__Texto extraído__.
┏━━
EL SANTO ABANDONO (10. El abandono y el voto de la víctima)

 



EL ABANDONO Y EL VOTO DE VÍCTIMA

Antes de comparar estas dos cosas, conviene repetir en

pocas palabras la idea del Santo Abandono. 

Es una conformidad con el beneplácito divino, pero una conformidad

nacida del amor y llevada a un alto grado. No por

insensibilidad, sino por virtud el alma se establece en una

santa indiferencia para todo lo que no es Dios y su adorable

voluntad. Antes del acontecimiento que ha de mostrar al divino

beneplácito mantiénese en simple y general espera,

cumpliendo fielmente la voluntad de Dios significada.


Condúcese con prudencia en las cosas en que le pertenece

decidir, pero en las que dependen del divino beneplácito, por

más que tenga derecho a formular deseos y peticiones,

prefiere en general dejar a su Padre celestial el cuidado de

querer y de disponerlo todo a su gusto; ¡ tan grande es la

confianza que en El tiene y tan grandes las ansias de no hacer

sino la voluntad divina! Apenas le ha manifestado por un

acontecimiento esta voluntad, conformase con amor, no al

modo de una máquina que se deja mover, sino empleando

cuanto tiene de inteligencia y de voluntad para adaptarse y

uniformarse con el divino beneplácito y sacar de él todo el

provecho posible. Su amor y la sinceridad del abandono no la

impiden sentir las penas, pero no se agita por eso; bástale

poder cumplir la voluntad de Dios. He aquí, en conjunto, el

santo abandono tal cual lo hemos descrito siguiendo la

doctrina de San Francisco de Sales, que podría resumirse en

la fórmula siguiente: «Dios mío, no quiero en el mundo otra

cosa que a Vos y a vuestra santísima voluntad. Mi mayor

deseo es crecer en amor y en todas las virtudes, y por eso

deseo cumplir fielmente vuestra santa voluntad significada.
┗━━
__Extractos de datos__.
┏━━
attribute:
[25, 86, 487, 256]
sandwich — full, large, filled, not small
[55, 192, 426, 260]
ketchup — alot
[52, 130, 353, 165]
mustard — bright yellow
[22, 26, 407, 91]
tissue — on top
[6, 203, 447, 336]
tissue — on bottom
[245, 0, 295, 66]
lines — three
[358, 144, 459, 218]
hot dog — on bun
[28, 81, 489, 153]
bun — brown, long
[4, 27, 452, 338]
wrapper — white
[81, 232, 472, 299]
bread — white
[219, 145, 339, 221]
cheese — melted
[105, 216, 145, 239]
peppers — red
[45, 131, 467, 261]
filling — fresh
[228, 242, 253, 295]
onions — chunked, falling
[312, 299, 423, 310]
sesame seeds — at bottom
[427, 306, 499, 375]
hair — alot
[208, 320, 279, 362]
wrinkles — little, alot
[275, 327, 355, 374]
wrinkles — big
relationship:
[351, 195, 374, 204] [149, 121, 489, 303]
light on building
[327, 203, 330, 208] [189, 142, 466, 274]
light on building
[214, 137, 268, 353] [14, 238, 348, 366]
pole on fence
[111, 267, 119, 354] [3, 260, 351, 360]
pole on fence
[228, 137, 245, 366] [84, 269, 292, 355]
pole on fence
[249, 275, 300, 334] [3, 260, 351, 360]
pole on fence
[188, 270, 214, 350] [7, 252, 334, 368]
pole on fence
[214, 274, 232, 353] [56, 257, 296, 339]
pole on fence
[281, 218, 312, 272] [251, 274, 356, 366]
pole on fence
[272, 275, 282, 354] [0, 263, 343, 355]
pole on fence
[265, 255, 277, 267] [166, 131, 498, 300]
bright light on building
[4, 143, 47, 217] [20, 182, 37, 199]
┗━━
┏━━
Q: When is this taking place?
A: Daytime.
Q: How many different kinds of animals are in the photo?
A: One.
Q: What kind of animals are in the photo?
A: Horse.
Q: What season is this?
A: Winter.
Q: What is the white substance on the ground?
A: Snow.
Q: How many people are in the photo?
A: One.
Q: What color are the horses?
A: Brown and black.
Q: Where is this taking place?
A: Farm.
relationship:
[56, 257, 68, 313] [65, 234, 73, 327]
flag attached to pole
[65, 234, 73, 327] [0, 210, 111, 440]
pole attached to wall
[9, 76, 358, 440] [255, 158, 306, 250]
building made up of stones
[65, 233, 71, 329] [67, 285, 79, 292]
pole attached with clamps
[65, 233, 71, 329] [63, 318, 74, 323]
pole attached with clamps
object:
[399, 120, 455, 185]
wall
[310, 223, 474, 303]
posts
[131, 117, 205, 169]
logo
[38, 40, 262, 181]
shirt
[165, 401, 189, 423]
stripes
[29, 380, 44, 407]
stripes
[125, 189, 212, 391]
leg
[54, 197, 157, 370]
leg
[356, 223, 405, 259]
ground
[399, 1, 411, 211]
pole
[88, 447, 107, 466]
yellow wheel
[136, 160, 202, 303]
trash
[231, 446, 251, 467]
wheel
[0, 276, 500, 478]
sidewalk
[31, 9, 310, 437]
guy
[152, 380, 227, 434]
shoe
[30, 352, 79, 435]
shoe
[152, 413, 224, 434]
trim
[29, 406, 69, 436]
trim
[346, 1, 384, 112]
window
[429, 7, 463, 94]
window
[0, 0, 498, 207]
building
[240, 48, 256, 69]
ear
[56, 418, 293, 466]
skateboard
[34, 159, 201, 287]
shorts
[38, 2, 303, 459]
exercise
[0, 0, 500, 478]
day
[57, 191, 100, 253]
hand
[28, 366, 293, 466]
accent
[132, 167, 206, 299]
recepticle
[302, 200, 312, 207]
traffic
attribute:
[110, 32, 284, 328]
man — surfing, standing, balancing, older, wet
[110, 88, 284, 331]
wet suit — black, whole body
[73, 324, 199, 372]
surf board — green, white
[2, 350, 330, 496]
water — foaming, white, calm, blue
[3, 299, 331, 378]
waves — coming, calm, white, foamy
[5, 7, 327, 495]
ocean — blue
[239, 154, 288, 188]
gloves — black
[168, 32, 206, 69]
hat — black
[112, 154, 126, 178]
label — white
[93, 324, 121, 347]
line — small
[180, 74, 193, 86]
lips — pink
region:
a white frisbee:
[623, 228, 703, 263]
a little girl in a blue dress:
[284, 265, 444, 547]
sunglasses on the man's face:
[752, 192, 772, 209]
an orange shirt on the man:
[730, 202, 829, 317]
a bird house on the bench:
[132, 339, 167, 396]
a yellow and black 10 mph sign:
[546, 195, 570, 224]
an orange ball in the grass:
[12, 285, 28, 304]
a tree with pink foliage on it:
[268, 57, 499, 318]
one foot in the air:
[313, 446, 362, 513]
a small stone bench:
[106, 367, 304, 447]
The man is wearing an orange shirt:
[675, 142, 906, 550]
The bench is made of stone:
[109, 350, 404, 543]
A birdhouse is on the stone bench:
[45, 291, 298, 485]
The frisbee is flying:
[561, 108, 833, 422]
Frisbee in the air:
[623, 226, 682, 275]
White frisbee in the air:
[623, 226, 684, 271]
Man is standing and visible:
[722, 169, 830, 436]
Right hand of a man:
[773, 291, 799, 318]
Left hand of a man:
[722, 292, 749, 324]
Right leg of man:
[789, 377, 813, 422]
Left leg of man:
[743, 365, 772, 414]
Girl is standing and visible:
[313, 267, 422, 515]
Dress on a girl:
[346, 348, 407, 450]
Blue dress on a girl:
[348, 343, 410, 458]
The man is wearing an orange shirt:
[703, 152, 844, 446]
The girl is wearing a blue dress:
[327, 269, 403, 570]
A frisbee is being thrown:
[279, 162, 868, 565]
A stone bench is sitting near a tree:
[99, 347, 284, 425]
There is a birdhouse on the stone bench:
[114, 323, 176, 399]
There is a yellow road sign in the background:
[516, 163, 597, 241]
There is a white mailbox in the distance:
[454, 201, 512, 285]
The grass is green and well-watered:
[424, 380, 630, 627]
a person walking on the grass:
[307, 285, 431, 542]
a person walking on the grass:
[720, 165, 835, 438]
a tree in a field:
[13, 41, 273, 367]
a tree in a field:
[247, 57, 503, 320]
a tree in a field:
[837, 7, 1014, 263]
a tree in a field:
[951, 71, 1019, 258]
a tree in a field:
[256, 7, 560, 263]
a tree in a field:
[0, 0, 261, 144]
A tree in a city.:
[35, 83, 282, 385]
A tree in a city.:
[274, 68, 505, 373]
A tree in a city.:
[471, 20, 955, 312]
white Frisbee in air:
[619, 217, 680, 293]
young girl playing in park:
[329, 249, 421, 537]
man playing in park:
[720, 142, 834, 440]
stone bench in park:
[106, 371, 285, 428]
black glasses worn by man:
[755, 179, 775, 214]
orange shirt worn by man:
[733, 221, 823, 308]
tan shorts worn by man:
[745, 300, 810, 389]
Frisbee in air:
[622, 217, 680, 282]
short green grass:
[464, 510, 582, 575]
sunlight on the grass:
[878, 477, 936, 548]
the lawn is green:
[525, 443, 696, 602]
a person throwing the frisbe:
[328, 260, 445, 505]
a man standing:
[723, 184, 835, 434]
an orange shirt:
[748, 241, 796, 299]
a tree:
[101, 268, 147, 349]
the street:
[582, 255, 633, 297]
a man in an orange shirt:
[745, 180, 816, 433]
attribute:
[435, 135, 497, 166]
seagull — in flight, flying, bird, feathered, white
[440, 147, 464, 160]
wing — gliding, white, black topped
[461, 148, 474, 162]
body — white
┗━━
__Tarea__. ¿Puedes extraer del texto sobre el santo abandono el pasaje que va desde "EL SANTO ABANDONO (10." hasta "del Santo Abandono.", ambos incluidos?

__Respuesta__.
EL SANTO ABANDONO (10. El abandono y el voto de la víctima)

 



EL ABANDONO Y EL VOTO DE VÍCTIMA

Antes de comparar estas dos cosas, conviene repetir en

pocas palabras la idea del Santo Abandono.